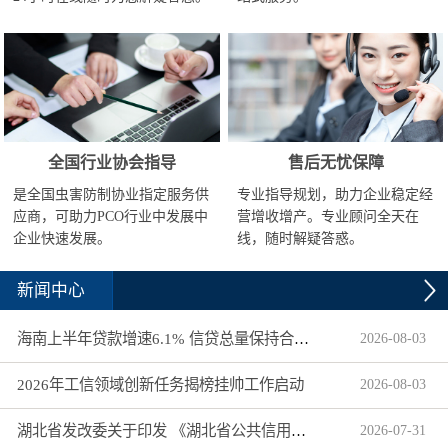
全国行业协会指导
售后无忧保障
是全国虫害防制协业指定服务供
专业指导规划，助力企业稳定经
应商，可助力PCO行业中发展中
营增收增产。专业顾问全天在
企业快速发展。
线，随时解疑答惑。
新闻中心
海南上半年贷款增速6.1% 信贷总量保持合理平稳增长
2026
-
08
-
03
2026年工信领域创新任务揭榜挂帅工作启动
2026
-
08
-
03
湖北省发改委关于印发 《湖北省公共信用信息目录（2026年版）》的通知
2026
-
07
-
31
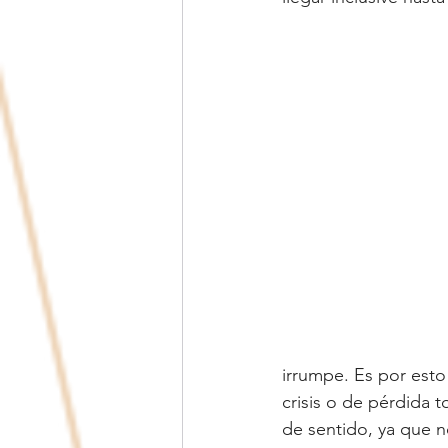
irrumpe. Es por esto
crisis o de pérdida t
de sentido, ya que n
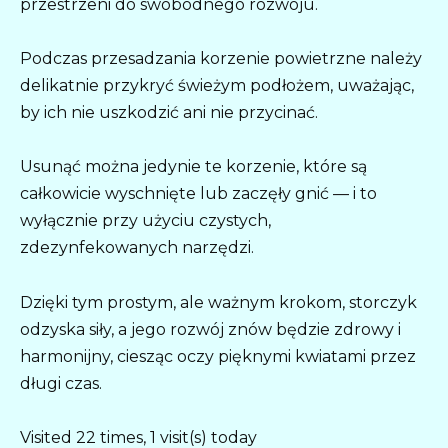
przestrzeni do swobodnego rozwoju.
Podczas przesadzania korzenie powietrzne należy
delikatnie przykryć świeżym podłożem, uważając,
by ich nie uszkodzić ani nie przycinać.
Usunąć można jedynie te korzenie, które są
całkowicie wyschnięte lub zaczęły gnić — i to
wyłącznie przy użyciu czystych,
zdezynfekowanych narzędzi.
Dzięki tym prostym, ale ważnym krokom, storczyk
odzyska siły, a jego rozwój znów będzie zdrowy i
harmonijny, ciesząc oczy pięknymi kwiatami przez
długi czas.
Visited 22 times, 1 visit(s) today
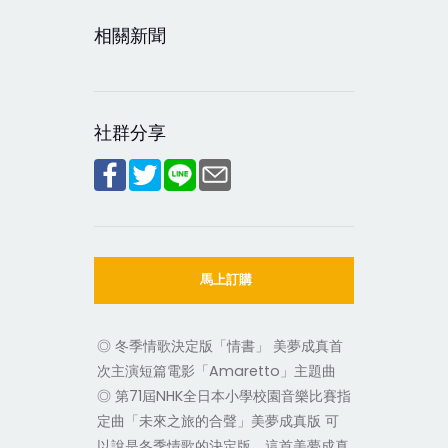
相關新聞
社群分享
馬上訂購
◎ 冬季情歌決定版「情書」 美夢成真首
次主演短篇電影「Amaretto」主題曲
◎ 第71屆NHK全日本小學校園音樂比賽指
定曲「未來之旅的合聲」美夢成真版 可
以說是冬季情歌的決定版，這首美夢成真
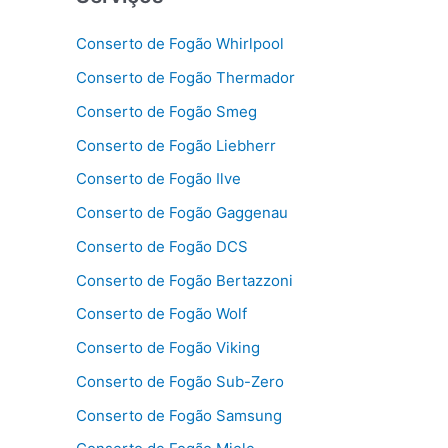
Conserto de Fogão Whirlpool
Conserto de Fogão Thermador
Conserto de Fogão Smeg
Conserto de Fogão Liebherr
Conserto de Fogão Ilve
Conserto de Fogão Gaggenau
Conserto de Fogão DCS
Conserto de Fogão Bertazzoni
Conserto de Fogão Wolf
Conserto de Fogão Viking
Conserto de Fogão Sub-Zero
Conserto de Fogão Samsung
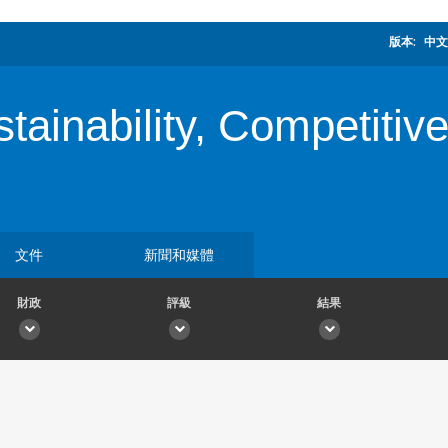
版本:
中文
tainability, Competitiv
文件
新聞和媒體
財政
評級
結果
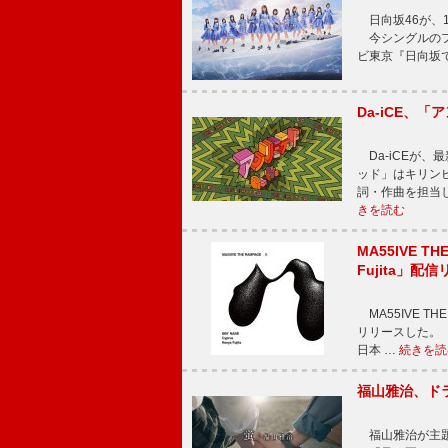
日向坂46が、1
今シングルのフ
ビ東京『日向坂
Da-iCE、
Da-iCEが
ッド」はキリン
詞・作曲を担当
きを読む
MA55IVE TH
Fujita」配
MA55IVE THE 
リリースした。 本
日本 …
続きを読
福山雅治、ド
福山雅治が主題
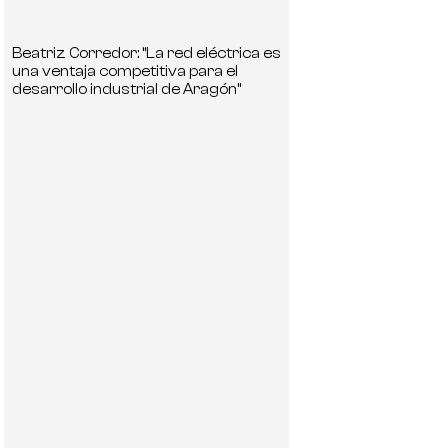
Beatriz Corredor: “La red eléctrica es
una ventaja competitiva para el
desarrollo industrial de Aragón”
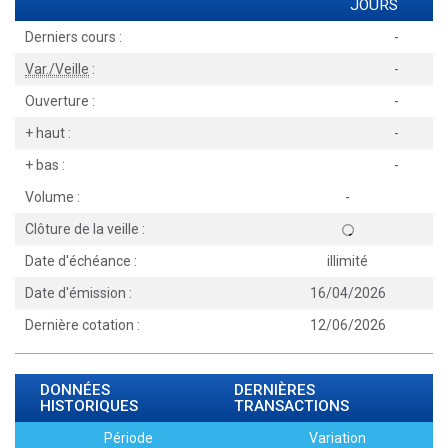
JOURS
Derniers cours :
-
Var./Veille
:
-
Ouverture :
-
+ haut :
-
+ bas :
-
Volume :
-
Clôture de la veille :
Date d'échéance :
illimité
Date d'émission :
16/04/2026
Dernière cotation :
12/06/2026
DONNÉES
DERNIÈRES
HISTORIQUES
TRANSACTIONS
Période
Variation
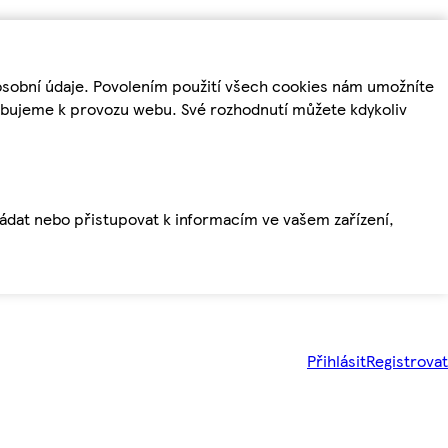
osobní údaje. Povolením použití všech cookies nám umožníte
řebujeme k provozu webu. Své rozhodnutí můžete kdykoliv
ládat nebo přistupovat k informacím ve vašem zařízení,
Přihlásit
Registrovat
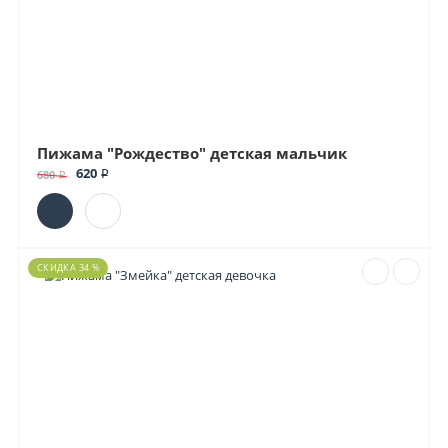
Пижама "Рождество" детская мальчик
620 ₽
680 ₽
СКИДКА 34 %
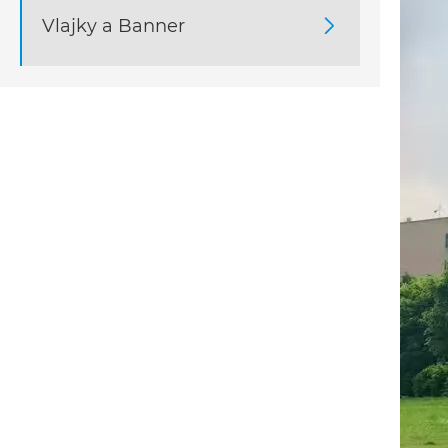
Vlajky a Banner


What needs to be done> Would you report every line of the entries above containing the word "korzenie"?

Problem solution>
Podczas przesadzania korzenie powietrzne należy
Usunąć można jedynie te korzenie, które są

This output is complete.